Showing posts with label ISA (UK) 520. Show all posts
Showing posts with label ISA (UK) 520. Show all posts

Thursday, June 9, 2022

ISA (UK) 520: Analytical Procedures

 The term "analytical procedures" refers to financial data evaluations based on the examination of plausible links between financial and non-financial data. Analytical procedures also include any necessary study of discovered variations or associations that are inconsistent with other relevant information or that deviate significantly from predicted values. Analytical procedures may entail making comparisons between the entity's financial data and, for example:

§  Data from previous times that can be compared.

§  Expected results of the entity, such as budgets or projections, or auditor expectations, such as a depreciation estimate.

§  Similar industry data, such as a comparison of the entity's sales-to-accounts-receivable ratio to industry averages or other comparable-sized companies in the same industry.

The auditor's goals are to:

(a) obtain relevant and reliable audit evidence when using substantive analytical procedures; and

(b) design and perform analytical procedures near the end of the audit to help the auditor form an overall conclusion about whether the financial statements are consistent with the auditor's understanding of the entity.

If analytical procedures carried out in accordance with this ISA (UK) identify fluctuations or relationships that are inconsistent with other relevant information or that differ by a significant amount from expected values, the auditor shall investigate such differences by:

(a) questioning management and obtaining appropriate audit evidence relevant to management's responses; and

(b) carrying out other audit procedures as necessary in the circumstances.

At the assertion level, the auditor's substantive processes may include tests of details, substantive analytical procedures, or a mix of the two.
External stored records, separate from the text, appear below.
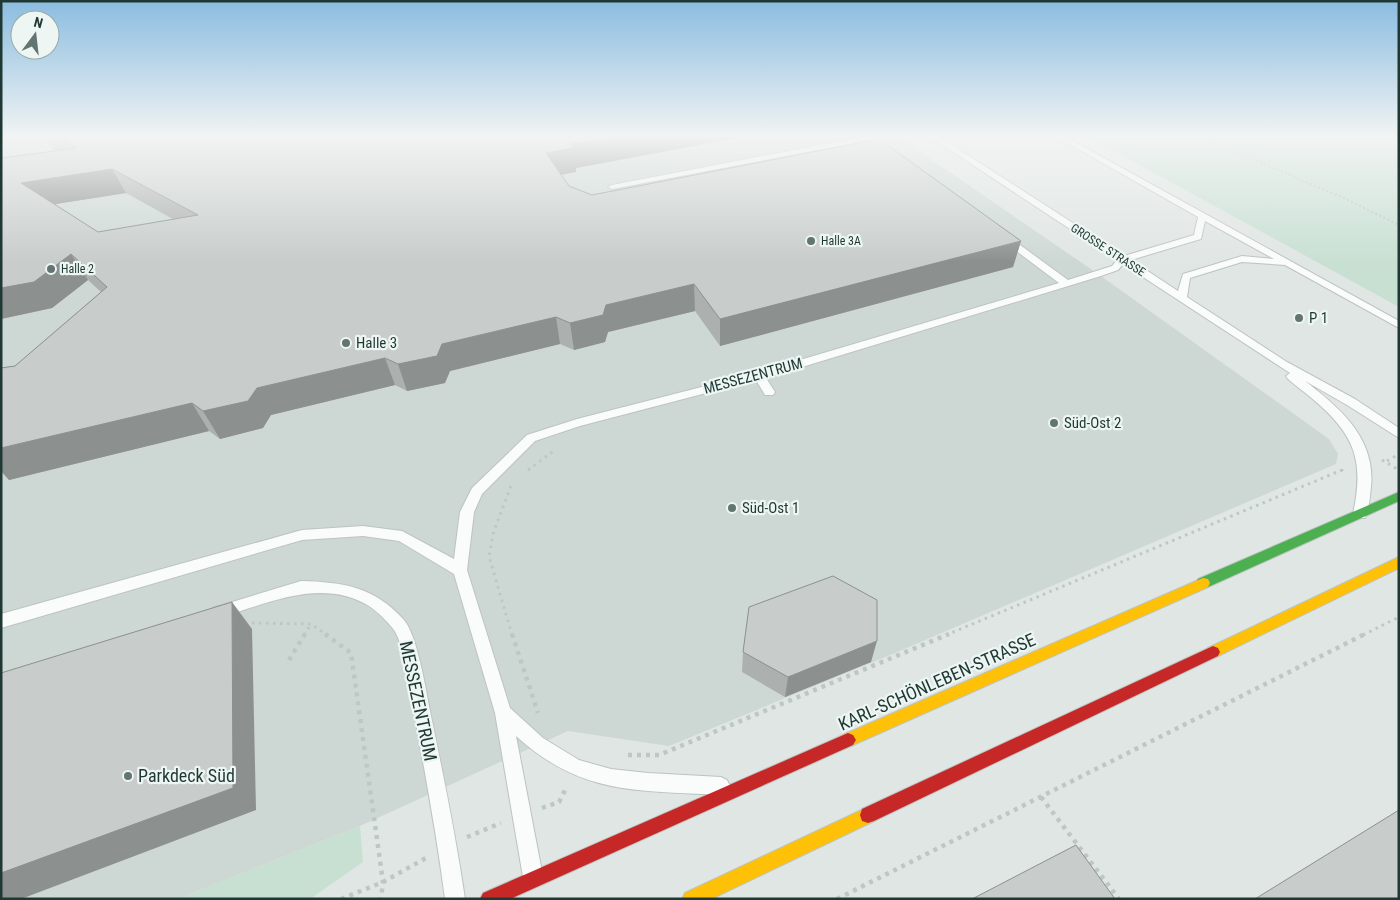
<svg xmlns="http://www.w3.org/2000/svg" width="1400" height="900" font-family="'Roboto Condensed',sans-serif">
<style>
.built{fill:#cdd8d4}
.green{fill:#c8e0d2}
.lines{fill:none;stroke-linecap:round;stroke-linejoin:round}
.lane-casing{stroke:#bdc3c1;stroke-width:2}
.fast-casing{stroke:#bcc4c1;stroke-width:2}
.slow-casing{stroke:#bcc4c1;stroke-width:2}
.jam-casing{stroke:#bcc4c1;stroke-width:2}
.path-far2{stroke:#bec7c5;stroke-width:2;stroke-dasharray:2 2.5;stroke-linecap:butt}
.path-far1{stroke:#bec7c5;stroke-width:3;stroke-dasharray:2.5 4.5;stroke-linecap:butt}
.path{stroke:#bec7c5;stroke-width:4.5;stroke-dasharray:4 5;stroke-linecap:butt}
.lane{fill:#fafbfb;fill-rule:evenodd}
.fast{fill:#4caf50;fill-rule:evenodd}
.slow{fill:#ffc107;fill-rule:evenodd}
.jam{fill:#c62828;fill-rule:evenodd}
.wall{fill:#acb0af;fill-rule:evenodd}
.shaded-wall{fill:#8c908e}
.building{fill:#c8cdcb;stroke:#8c908e;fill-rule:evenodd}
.poi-dot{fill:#637572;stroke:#edf6f2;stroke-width:2}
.labels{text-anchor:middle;stroke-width:4.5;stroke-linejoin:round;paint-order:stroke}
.far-poi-label{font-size:12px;fill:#1f3834;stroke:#edf6f2;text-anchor:start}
.far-street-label{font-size:12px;fill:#1f3834;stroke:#edf6f2}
.poi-label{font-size:15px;fill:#1f3834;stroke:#edf6f2;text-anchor:start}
.street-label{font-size:15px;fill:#1f3834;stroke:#edf6f2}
.near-street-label{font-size:18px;fill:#1f3834;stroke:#edf6f2}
.near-poi-label{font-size:18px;fill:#1f3834;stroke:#edf6f2;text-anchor:start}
</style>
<rect width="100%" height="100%" fill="#e0e6e4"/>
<!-- built -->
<path class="built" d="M1 136H897L1098 274 1329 439 1338 454 1336 464 895 653 669 746 568 731 360 826 178 899H1Z"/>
<!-- green -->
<path class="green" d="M1087 136H1399V307Z
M360 826 363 862 310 899H178Z"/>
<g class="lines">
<!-- lane casing -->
<g class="lane-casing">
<path id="lane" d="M867 136H871V140L612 189 608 187 612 185Z
M929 136H938L1124 256 1194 235 1198 217 1055 136H1064L1399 321V328L1285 265 1242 262 1190 278 1187 297 1287 362 1355 399 1399 428V438L1347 405 1305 381C1340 408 1376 438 1371 487 1370 497 1369 509 1365 518H1355L1353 514C1364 462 1356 436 1315 401 1306 393 1297 387 1288 379L1286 376 1290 373 1123 264 1118 270 1101 276 766 378 775 392 773 395H765L756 380 580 426 535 441 482 494 474 512 467 570 510 708 543 738 579 760 611 769 648 773 721 777 727 780 730 786 727 792 721 795C638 790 582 796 516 736L543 877 540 884 533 887 526 884 523 877 495 713 454 574 399 541 363 536 302 540 1 628V614L302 530 363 526 402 531 454 559 460 512 472 488 527 435 577 419 756 373 1059 283 1003 241V237H1009L1068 280 1112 266 1117 260ZM1205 221 1274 259 1242 256 1183 274 1178 291 1131 260 1201 239Z
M301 581C343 582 375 587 404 620 417 635 426 690 430 711 443 774 456 836 465 899H445C437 836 425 774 414 711 409 688 406 649 394 630 389 623 377 611 369 606 322 577 266 604 219 618L214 617 211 612 214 607 219 606Z"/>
</g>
<!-- fast casing -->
<g class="fast-casing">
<path id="fast" d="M1399 492V501L1208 587 1203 588 1198 587 1196 583 1198 579Z"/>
</g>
<!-- slow casing -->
<g class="slow-casing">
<path id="slow" d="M1399 557V568L1218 656 1213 658 1208 656 1206 652 1208 648Z
M1203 578 1208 579 1210 583 1208 587 853 745 848 747 843 745 840 740 843 735Z
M868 807 874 809 876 815 874 821 711 899H682L685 893Z"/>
</g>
<!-- jam casing -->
<g class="jam-casing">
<path id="jam" d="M1213 646 1218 648 1220 652 1218 656 874 821 868 823 862 821 860 815 862 809Z
M848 733 853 735 856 740 853 745 510 899H480L483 893Z"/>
</g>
<!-- path-far2 -->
<path class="path-far2" d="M1198 136 1346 199 1399 225
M1 149 23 146
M33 155 23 146 38 136"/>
<!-- path-far1 -->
<path class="path-far1" d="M1382 460 1399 470
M1387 461 1399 454
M528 470 555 450
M511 486 494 531 489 556 512 635
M252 623 311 624 327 635
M304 635 311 624
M946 635 1342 470 1341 467
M1363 635 1399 617"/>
<!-- path -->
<path class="path" d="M325 634 351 653 383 882 381 899
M512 634 538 713
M289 660 305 634
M628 755H659L949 634
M1041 797 1119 899
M542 808 559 802 567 786
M467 837 501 823
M341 899 383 882 426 858
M837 899 1365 634"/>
<!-- lane -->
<use href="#lane" class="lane"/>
<!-- fast -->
<use href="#fast" class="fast"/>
<!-- slow -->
<use href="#slow" class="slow"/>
<!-- jam -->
<use href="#jam" class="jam"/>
</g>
<!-- wall -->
<path class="wall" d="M45 136H747L576 168V172L561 174 569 186 592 195 1021 241 1013 267 720 346 695 311 608 332 605 342 574 350 560 344 450 371 445 383 407 391 395 385 271 415 263 428 220 439 209 431 9 480 1 471V368L15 366 101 292 88 280 52 308 1 319V158H2L54 151ZM126 193 173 219 98 232 55 204Z
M743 652 871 662 785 697 742 672Z"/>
<!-- shaded-wall -->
<path class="shaded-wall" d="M619 136H747L576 168V172L550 177 546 153 571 144Z
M112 169 126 193 37 207 21 183Z
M1021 241 1013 267 720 346V319Z
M71 254 88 280 52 308 1 319V288Z
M694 284 695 311 608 332 605 342 574 350 570 323 606 305Z
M556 317 560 344 450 371 445 383 407 391 398 364 442 344Z
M385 358 395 385 271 415 263 428 220 439 203 411 257 388Z
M192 403 209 431 9 480 1 471V448Z
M232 602 252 629 256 810 21 899H1V873Z
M877 641 871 662 785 697 788 677Z"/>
<!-- building -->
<path class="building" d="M54 136H619L571 144 573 148 546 153 569 186 592 195 879 139 1021 241 720 319 694 284 606 305 603 315 570 323 556 317 442 344 437 356 398 364 385 358 257 388 248 401 203 411 192 403 1 448V368L15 366 107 287 71 254 34 282 1 288V158H2L77 148ZM112 169 198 215 98 232 21 183Z
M833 576 877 600V641L788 677 743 652 749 607Z
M232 602 233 788 1 873V673Z
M1399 810V899H1255Z
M1076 845 1115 899H974V898Z"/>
<!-- sky -->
<linearGradient id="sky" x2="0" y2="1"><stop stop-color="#8bbce0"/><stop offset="0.52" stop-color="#f1f4f3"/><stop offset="1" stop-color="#f1f4f3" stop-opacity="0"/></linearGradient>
<rect width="1400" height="262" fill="url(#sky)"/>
<!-- markers -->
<g class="poi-dot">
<circle cx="811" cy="241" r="5"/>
<circle cx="51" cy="269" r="5"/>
<circle cx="1299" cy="318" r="5"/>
<circle cx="346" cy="343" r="5"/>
<circle cx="1054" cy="423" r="5"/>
<circle cx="732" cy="508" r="5"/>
<circle cx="128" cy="776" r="5"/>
</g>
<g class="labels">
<!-- far-poi labels -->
<g class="far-poi-label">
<text x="821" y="245">Halle 3A</text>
<text x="61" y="273">Halle 2</text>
</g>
<!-- far-street labels -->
<g class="far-street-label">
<text transform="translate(1108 250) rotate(33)" y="4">GROSSE STRASSE</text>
</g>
<!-- poi labels -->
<g class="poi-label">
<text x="1309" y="323">P 1</text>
<text x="356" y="348">Halle 3</text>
<text x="1064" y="428">Süd-Ost 2</text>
<text x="742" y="513">Süd-Ost 1</text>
</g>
<!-- street labels -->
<g class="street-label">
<text transform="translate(753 376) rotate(-15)" y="5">MESSEZENTRUM</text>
</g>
<!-- near-street labels -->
<g class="near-street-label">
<text transform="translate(937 682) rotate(-24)" y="6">KARL-SCHÖNLEBEN-STRASSE</text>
<text transform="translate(418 701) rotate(78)" y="6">MESSEZENTRUM</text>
</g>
<!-- near-poi labels -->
<g class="near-poi-label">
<text x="138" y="782">Parkdeck Süd</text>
</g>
</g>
<!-- border -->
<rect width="1400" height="900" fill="none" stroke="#1f3834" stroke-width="5"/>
<!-- north arrow -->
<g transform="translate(35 35) rotate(15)"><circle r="24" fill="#edf6f2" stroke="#9baaa6"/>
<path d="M0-4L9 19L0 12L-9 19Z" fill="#637572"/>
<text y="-8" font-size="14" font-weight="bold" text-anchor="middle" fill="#1f3834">N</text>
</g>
</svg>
The auditor's judgment regarding the predicted efficacy and efficiency of the various audit procedures to reduce audit risk at the assertion level to an acceptable level is used to choose which audit procedures to execute, including whether to utilize substantive analytical procedures.
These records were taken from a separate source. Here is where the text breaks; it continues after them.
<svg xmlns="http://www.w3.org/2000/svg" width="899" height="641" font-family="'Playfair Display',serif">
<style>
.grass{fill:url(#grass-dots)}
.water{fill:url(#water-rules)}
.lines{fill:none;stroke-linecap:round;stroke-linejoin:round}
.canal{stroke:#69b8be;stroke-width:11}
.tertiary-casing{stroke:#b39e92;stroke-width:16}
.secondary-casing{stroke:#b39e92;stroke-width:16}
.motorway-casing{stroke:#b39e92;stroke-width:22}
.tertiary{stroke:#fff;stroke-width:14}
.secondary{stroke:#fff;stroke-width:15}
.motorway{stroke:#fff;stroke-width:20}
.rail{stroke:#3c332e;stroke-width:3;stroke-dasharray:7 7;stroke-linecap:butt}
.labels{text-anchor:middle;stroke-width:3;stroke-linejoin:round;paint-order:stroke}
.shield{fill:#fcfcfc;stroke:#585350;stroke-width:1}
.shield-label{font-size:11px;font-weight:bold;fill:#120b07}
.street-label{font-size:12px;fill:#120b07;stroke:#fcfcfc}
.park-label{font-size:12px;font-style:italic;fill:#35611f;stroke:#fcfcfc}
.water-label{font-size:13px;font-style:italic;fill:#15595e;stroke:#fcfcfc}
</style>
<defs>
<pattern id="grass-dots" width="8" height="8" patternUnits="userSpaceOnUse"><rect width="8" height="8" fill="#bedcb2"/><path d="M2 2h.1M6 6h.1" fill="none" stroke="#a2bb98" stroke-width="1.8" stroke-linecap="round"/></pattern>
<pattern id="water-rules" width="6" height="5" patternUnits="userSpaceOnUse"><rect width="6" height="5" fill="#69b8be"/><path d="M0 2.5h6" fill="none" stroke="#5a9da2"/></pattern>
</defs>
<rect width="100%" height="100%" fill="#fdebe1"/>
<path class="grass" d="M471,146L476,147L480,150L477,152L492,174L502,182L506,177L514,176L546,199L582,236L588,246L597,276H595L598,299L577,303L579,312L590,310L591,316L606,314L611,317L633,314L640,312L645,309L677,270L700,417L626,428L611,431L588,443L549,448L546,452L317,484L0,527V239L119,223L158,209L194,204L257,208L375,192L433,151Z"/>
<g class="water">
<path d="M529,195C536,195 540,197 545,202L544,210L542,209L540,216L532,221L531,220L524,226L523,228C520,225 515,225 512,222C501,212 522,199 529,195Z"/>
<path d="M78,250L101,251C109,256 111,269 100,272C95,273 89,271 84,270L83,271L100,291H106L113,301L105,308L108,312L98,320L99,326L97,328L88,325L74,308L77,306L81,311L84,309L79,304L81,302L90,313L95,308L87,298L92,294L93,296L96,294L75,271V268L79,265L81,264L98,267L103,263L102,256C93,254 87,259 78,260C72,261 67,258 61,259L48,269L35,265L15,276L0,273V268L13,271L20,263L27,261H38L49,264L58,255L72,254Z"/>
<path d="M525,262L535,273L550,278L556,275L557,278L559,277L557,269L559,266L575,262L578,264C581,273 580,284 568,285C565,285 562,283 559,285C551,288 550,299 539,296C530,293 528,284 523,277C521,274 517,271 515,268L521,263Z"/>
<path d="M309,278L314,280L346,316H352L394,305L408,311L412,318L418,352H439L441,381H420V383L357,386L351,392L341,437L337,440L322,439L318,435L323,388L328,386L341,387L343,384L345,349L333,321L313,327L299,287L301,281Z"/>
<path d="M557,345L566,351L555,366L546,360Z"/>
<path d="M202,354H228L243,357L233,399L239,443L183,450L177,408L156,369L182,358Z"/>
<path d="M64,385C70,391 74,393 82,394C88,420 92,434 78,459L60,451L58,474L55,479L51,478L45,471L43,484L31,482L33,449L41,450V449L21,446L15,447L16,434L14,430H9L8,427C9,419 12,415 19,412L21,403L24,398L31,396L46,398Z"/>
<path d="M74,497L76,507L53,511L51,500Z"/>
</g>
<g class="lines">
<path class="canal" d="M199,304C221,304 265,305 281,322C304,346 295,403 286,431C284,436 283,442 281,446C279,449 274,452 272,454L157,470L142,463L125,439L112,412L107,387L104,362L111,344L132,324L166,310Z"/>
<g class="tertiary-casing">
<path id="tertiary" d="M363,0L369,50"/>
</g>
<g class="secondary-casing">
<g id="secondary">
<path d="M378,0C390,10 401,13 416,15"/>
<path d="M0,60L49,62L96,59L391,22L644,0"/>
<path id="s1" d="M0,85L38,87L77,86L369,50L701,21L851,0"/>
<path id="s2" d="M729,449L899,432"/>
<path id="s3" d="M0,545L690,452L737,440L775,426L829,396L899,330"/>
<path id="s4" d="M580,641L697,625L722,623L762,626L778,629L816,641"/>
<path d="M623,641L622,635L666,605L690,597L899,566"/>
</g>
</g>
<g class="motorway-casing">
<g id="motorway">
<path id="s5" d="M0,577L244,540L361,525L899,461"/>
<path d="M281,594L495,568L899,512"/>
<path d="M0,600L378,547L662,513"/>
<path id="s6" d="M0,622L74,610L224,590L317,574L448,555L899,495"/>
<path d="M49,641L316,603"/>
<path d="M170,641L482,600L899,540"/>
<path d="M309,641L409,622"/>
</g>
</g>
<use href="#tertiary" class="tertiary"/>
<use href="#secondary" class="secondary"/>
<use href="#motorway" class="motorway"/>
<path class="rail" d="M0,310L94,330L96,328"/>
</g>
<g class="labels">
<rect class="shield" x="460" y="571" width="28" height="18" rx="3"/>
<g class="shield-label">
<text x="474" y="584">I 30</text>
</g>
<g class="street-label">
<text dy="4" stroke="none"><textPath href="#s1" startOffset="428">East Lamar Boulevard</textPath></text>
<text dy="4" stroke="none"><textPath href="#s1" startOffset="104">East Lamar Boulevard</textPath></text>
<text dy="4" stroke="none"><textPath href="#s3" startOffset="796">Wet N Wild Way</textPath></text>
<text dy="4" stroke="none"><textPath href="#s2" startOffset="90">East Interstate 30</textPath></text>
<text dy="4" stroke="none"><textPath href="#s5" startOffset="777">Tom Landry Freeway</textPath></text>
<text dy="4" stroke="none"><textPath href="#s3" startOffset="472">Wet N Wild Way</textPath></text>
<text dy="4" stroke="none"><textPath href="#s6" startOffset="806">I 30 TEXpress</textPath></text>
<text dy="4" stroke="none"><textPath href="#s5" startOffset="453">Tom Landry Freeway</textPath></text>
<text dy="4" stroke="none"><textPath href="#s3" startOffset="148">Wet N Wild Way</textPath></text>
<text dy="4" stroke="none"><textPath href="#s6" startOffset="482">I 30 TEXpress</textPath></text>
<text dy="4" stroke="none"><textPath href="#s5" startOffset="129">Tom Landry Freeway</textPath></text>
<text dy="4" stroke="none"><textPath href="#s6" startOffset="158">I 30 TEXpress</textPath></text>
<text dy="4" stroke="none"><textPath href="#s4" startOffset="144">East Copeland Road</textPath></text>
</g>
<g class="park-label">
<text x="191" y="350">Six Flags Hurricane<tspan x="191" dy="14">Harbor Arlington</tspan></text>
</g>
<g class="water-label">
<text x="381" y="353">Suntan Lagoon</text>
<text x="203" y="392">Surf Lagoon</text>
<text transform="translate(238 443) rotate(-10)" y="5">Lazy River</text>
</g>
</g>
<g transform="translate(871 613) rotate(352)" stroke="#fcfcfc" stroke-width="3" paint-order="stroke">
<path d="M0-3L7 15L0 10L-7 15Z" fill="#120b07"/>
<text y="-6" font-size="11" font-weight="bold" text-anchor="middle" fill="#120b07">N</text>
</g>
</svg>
The auditor may question management on the availability and reliability of data needed to perform significant analytical procedures, as well as the outcomes of any such procedures performed by the entity. Using analytical data prepared by management may be effective if the auditor is convinced that the data was appropriately prepared.

 

Practice:

The conclusions made from the outcomes of analytical procedures devised and carried out are meant to back up the conclusions reached during the audit of particular financial statement components or elements. This aids the auditor in reaching plausible inferences on which to base his or her findings.